NEW YORK (TheStreet) -- Home Depot (HD) reported 2016 third quarter financial results that beat expectations on both the top and bottom line. The Atlanta-based home improvement retailer posted earnings of $1.61 per share on revenue of $23.15 billion. Wall Street had projected earnings of $1.58 per share on revenue of $23.04 billion.

"Another very solid report from Home Depot," Oppenheimer managing director Brian Nagel said on CNBC's "Squawk Box" this morning.

The results from Home Depot indicated that the home improvement market is not struggling, as some may have previously suggested.

"Just a few weeks ago there were some weaker supply reports out there, which really caused the market to worry if the home improvement market was cracking. With these results, today, the answer is clearly no," Nagel stated.

He then commented on how investors should play this stock given the results of last week's Presidential election.

"If tax rates go lower that's a positive, it's going to put more money in the pocket of the consumer," Nagel noted.
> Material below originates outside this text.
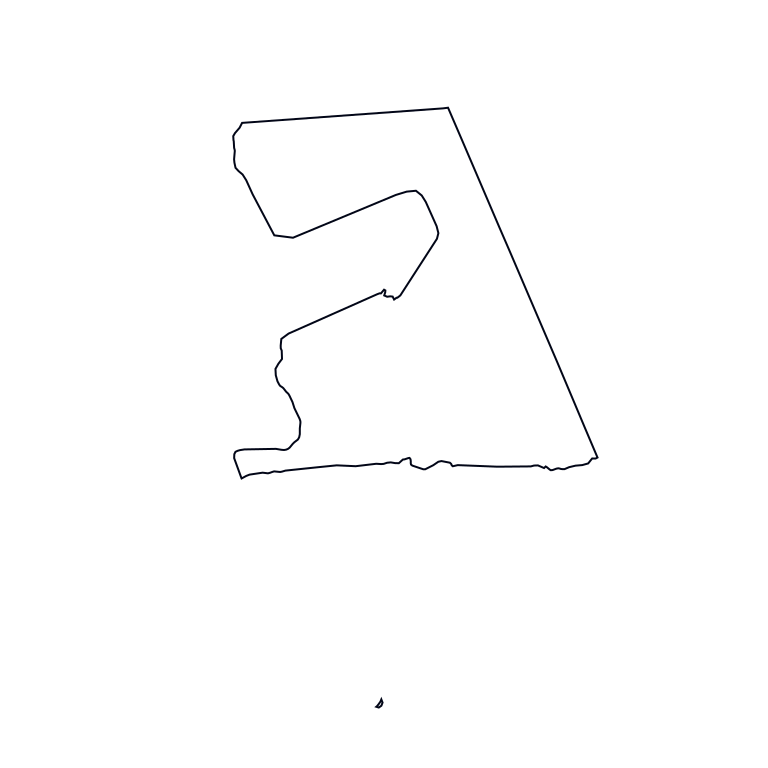 the Province of Sandaun, rotated 157°
{"feature_id": "PNG-1241", "entity_name": "Sandaun", "entity_type": "Province", "adm_level": 1, "iso_a3": "PNG", "parent_name": "Papua New Guinea", "parent_adm1": "", "projection": "orthographic", "projection_center": [142.09, -3.55], "detail": "fine", "context": "isolated", "style": "outline", "palette": "ink", "viewbox_px": 768, "rotation_deg": 157, "n_neighbors": 0, "source": "natural_earth", "source_scale": "10m", "svg_char_len": 2162}
<svg xmlns="http://www.w3.org/2000/svg" viewBox="0 0 768 768"><g transform="rotate(157 384 384)"><path d="M217.1,613.3L216.9,579.1L216.8,550.7L216.6,483.5L216.4,456.2L216.3,424.0L216.2,389.2L216.0,336.4L216.1,296.9L216.2,265.8L216.2,237.8L216.2,232.9L218.3,232.7L221.5,234.1L227.1,231.1L233.2,231.9L239.6,234.0L246.1,235.1L251.1,235.1L253.0,235.9L254.4,236.7L255.4,237.6L256.5,238.3L258.3,238.7L262.4,238.9L264.2,239.5L264.9,240.5L266.6,243.8L267.4,244.9L269.5,244.1L274.1,248.9L277.7,250.3L281.1,250.8L312.0,263.6L347.8,280.5L352.8,281.4L353.4,282.6L353.4,284.2L354.1,285.8L361.2,290.6L364.4,291.2L370.4,290.0L379.4,289.4L381.1,290.1L389.8,297.8L390.6,299.3L390.3,300.7L389.5,302.5L389.0,304.4L389.4,306.0L390.5,306.3L394.6,306.6L396.1,307.1L401.3,305.3L404.8,306.9L408.4,309.2L411.9,310.3L415.5,310.6L417.9,311.4L422.3,313.6L442.2,319.4L459.3,327.6L477.3,333.2L508.6,342.8L512.2,343.2L514.0,343.6L519.3,346.5L521.3,346.7L523.6,346.8L525.7,347.1L530.4,349.8L543.1,353.1L546.7,353.2L552.0,352.7L552.0,353.3L550.9,374.3L549.2,377.9L547.2,379.6L544.9,379.7L542.4,379.4L538.0,378.3L508.8,366.5L504.1,363.5L501.8,362.3L499.7,361.8L497.7,361.8L495.7,362.3L491.5,364.5L489.3,365.4L485.0,366.5L482.9,368.1L481.1,370.7L478.8,376.1L476.1,380.9L475.5,382.5L475.3,384.9L475.9,396.7L475.3,403.2L475.6,410.4L475.9,412.4L477.1,415.1L478.3,419.6L479.0,420.9L480.3,422.8L480.7,424.4L481.0,428.1L480.2,434.3L478.0,440.3L473.3,443.9L468.1,446.9L465.1,454.7L465.1,457.2L464.1,459.7L460.9,465.6L452.1,467.7L355.3,469.3L352.7,469.2L351.4,468.6L347.1,470.8L346.2,469.6L347.0,468.0L349.2,465.4L347.0,463.1L344.1,462.3L341.9,461.1L341.7,457.8L338.7,458.5L338.0,458.2L335.6,458.8L334.3,459.2L278.5,497.0L275.0,501.6L273.9,508.7L274.4,535.2L275.6,542.8L279.1,549.4L287.9,552.2L299.2,553.4L410.6,554.2L426.9,563.7L430.8,609.9L431.2,625.4L432.3,632.1L434.6,636.6L436.2,641.0L435.2,646.2L434.2,649.4L430.3,656.8L430.0,657.8L429.7,659.9L427.4,666.3L427.3,667.2L425.9,671.1L423.1,673.2L416.8,676.3L412.6,679.8L221.8,614.6L217.1,613.3ZM509.7,94.7L509.8,91.3L512.1,88.9L515.2,88.2L517.2,89.9L516.2,90.2L514.0,91.4L511.4,93.0L509.7,94.7Z" fill="none" stroke="#020617" stroke-width="2"/></g></svg>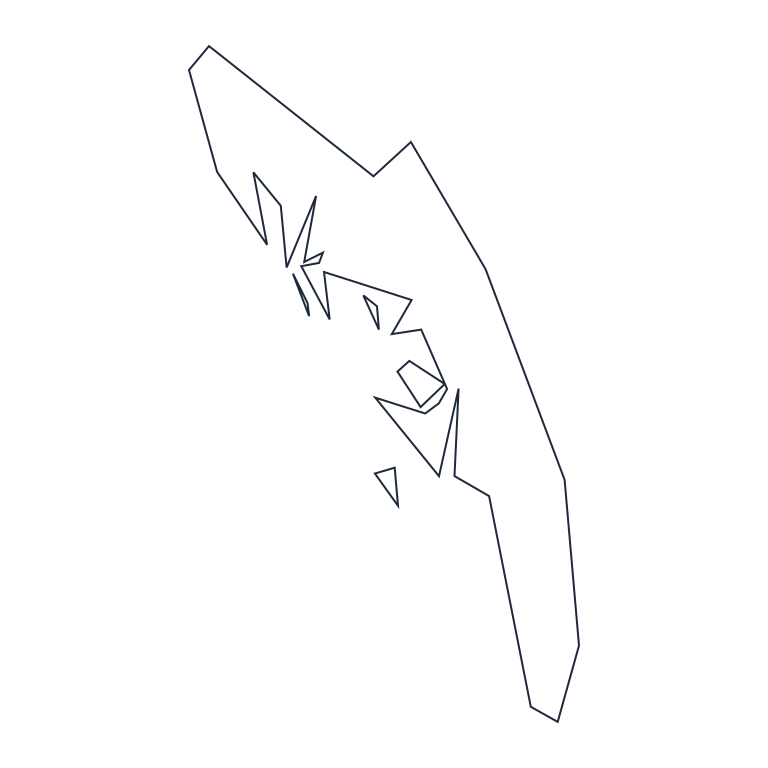 the border of Rakhine
{"feature_id": "MMR-3273", "entity_name": "Rakhine", "entity_type": "State", "adm_level": 1, "iso_a3": "MMR", "parent_name": "Myanmar", "parent_adm1": "", "projection": "robinson", "projection_center": [93.662, 19.414], "detail": "coarse", "context": "isolated", "style": "outline", "palette": "slate", "viewbox_px": 768, "rotation_deg": 0, "n_neighbors": 0, "source": "natural_earth", "source_scale": "10m", "svg_char_len": 728}
<svg xmlns="http://www.w3.org/2000/svg" viewBox="0 0 768 768"><path d="M209.0,46.1L373.5,176.3L410.9,142.0L485.6,269.2L564.6,479.8L579.0,645.6L557.7,721.9L530.8,706.8L489.1,496.1L454.5,476.1L458.6,388.6L439.0,476.2L375.3,397.7L425.2,413.5L438.9,403.3L447.1,389.0L421.2,329.6L391.8,334.1L411.6,300.0L324.0,272.0L329.7,319.5L301.3,266.2L319.1,262.9L322.9,252.6L304.2,262.0L316.1,196.0L286.6,267.5L280.8,205.8L253.4,172.3L267.1,244.8L217.1,171.9L189.0,70.0L209.0,46.1ZM444.7,384.0L420.6,407.1L397.5,371.6L409.3,360.9L444.7,384.0ZM394.7,467.7L398.0,505.8L374.9,473.5L394.7,467.7ZM377.0,306.3L378.9,329.6L363.3,295.4L377.0,306.3ZM292.9,273.6L307.6,303.2L309.1,316.1L292.9,273.6Z" fill="none" stroke="#1e293b" stroke-width="2"/></svg>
Regarding his view on where the stock trades from here, Nagel currently has a $140 price target.

"I think it's a 20-multiple type stock. That really hasn't changed much in the last couple of weeks," Nagel said.

Shares of Home Depot opened lower on Tuesday. 

Separately, TheStreet Ratings Team has a "Buy" rating with a score of A on Home Depot stock.

The company's strengths can be seen in multiple areas, such as its growth in earnings per share, revenue growth, notable return on equity, good cash flow from operations and increase in net income.